Global drug prohibition has turned out to be an expensive way of making a bad problem much worse

It isn’t that the world has not implemented its war on drugs the right way. A war on drugs will always fail. When correctional authorities can’t keep drugs out of prisons, how can we expect drugs to be kept out of our cities and suburbs? When 1kg of heroin or cocaine multiplies in price several hundred-fold from its country of origin to its city of destination, how can we stop it from being transported? When drug traffickers are better resourced than police, how can we expect our authorities to stop drugs being trafficked?

In the past few years, former world leaders – and even some in office – have started calling for drug law reform. The essential elements are clear. First, redefine drugs as primarily a health and social issue. Second, improve treatment. Third, start reducing and, where possible, eliminating sanctions for drug use and drug possession. Fourth, regulate as much of the drug market as possible, starting with recreational cannabis. And fifth, shrink extreme poverty, which exacerbates drug problems.

FacebookTwitterPinterest ‘Eight states in the US have approved the taxation and regulation of recreational cannabis.’ Browsers at a marijuana shop in Portland, Oregon. Photograph: Steve Dipaola/Reuters

Countries implementing at least some of these measures have seen a decrease in deaths, disease, crime and violence. In Switzerland, illicit drug seizures fell in the 1990s, suggesting that the drug black market may have contracted. And like Switzerland, the Netherlands in the 1970s and Portugal in 2001 benefited from redefining drugs as primarily a health issue. Now some countries are starting to try to regulate parts of their drug market. Eight states in the US, A encompassing 20% of the population, have approved the taxation and regulation of recreational cannabis. Uruguay was the first nation to regulate recreational cannabis. And in July 2018 Canada should become the first G7 nation to do so. Clearly, global drug prohibition is starting to unravel.

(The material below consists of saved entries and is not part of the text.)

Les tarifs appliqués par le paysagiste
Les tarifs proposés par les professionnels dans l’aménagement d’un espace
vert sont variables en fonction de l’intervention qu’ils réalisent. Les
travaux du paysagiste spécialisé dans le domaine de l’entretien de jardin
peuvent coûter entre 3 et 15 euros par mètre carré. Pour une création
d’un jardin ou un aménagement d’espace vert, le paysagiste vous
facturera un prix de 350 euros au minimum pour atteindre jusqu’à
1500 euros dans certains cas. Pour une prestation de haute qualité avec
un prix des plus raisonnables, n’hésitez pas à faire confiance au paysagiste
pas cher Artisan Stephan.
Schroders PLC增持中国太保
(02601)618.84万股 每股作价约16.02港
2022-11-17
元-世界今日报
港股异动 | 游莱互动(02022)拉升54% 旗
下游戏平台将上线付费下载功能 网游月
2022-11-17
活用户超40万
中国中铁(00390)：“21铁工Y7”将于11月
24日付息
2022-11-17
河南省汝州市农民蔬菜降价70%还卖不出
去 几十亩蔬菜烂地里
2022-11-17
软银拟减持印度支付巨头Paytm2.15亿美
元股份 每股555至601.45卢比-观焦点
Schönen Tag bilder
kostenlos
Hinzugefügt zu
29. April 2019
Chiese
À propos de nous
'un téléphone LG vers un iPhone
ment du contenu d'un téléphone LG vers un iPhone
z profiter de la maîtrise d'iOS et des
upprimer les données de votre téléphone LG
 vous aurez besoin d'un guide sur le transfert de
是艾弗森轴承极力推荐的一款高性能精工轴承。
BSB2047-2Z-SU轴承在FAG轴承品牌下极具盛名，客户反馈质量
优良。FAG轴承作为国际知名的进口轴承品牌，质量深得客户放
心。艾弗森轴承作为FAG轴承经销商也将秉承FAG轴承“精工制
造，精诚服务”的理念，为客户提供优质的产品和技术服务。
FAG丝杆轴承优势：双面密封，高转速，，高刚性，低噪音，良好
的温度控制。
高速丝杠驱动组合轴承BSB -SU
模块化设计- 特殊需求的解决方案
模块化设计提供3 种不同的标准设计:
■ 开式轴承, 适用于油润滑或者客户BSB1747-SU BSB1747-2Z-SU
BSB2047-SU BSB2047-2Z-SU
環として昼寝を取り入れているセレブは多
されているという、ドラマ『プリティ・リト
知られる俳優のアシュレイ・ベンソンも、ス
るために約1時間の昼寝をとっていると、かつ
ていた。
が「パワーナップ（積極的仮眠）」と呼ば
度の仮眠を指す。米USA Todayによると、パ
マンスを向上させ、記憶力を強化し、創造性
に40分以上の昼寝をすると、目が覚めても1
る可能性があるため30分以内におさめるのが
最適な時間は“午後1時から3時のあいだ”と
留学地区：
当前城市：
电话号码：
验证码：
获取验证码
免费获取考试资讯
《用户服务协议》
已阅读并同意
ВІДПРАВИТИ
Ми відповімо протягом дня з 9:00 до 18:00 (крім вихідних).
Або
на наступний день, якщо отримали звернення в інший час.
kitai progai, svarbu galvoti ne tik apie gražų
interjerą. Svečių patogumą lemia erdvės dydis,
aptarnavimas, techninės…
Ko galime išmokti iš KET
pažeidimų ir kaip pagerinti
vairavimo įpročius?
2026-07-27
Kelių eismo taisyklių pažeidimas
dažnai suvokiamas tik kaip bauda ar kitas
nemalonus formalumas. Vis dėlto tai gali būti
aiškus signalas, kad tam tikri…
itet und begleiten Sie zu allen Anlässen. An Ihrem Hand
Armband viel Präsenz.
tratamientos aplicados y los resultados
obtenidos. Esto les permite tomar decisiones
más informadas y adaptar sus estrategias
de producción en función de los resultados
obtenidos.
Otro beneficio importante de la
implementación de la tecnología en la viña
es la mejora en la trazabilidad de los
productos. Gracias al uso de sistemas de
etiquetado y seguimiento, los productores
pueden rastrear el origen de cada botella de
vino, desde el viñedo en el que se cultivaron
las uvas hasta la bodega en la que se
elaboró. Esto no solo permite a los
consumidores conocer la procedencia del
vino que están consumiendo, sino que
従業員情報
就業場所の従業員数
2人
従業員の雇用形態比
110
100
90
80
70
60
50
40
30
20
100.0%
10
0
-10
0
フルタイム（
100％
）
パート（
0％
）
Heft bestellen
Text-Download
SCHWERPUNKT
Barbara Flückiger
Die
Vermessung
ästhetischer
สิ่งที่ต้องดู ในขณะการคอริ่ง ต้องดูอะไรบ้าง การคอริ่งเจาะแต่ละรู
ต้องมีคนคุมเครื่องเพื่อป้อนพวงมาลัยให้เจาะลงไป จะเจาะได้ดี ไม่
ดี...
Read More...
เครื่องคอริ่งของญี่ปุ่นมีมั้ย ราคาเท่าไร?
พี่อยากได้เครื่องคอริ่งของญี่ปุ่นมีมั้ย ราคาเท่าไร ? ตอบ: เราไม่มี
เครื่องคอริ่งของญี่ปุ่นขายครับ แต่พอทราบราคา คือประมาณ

But there is a significant risk that Duterte’s campaign of extrajudicial killings and the lack of any serious international response may encourage other countries to instead follow his example. Duterte, who declared martial law in parts of the Philippines last week following gun battles between security forces and Islamic State militants, was recently quoted as saying: “Hitler massacred 3 million Jews. Now, there is [sic] 3 million drug addicts. I’d be happy to slaughter them.” Hitler noted the lack of an international response to the Ottoman government’s genocide of 1.5 million Armenians between 1915 and 1917 and that emboldened him to proceed to his own Holocaust of six million Jews, Gypsies and homosexuals. It would be ironic as well as tragic if the extrajudicial killings of people who use drugs started to spread just when the international drug control system has started collapsing.

It should not take extrajudicial killings in the Philippines in 2017 to make the world realise that global drug prohibition has turned out to be an expensive way of making a bad problem much worse. When Mikhail Gorbachev realised in the 1980s that communism in the USSR had failed, he called for glasnost (openness) and perestroika (restructuring). We now need more openness about drug policy, along with a major restructuring of our response to drugs. The only winners so far have been drug traffickers and the many politicians who found that bad policy made good politics. The longer change is delayed, the more difficult the transition will be.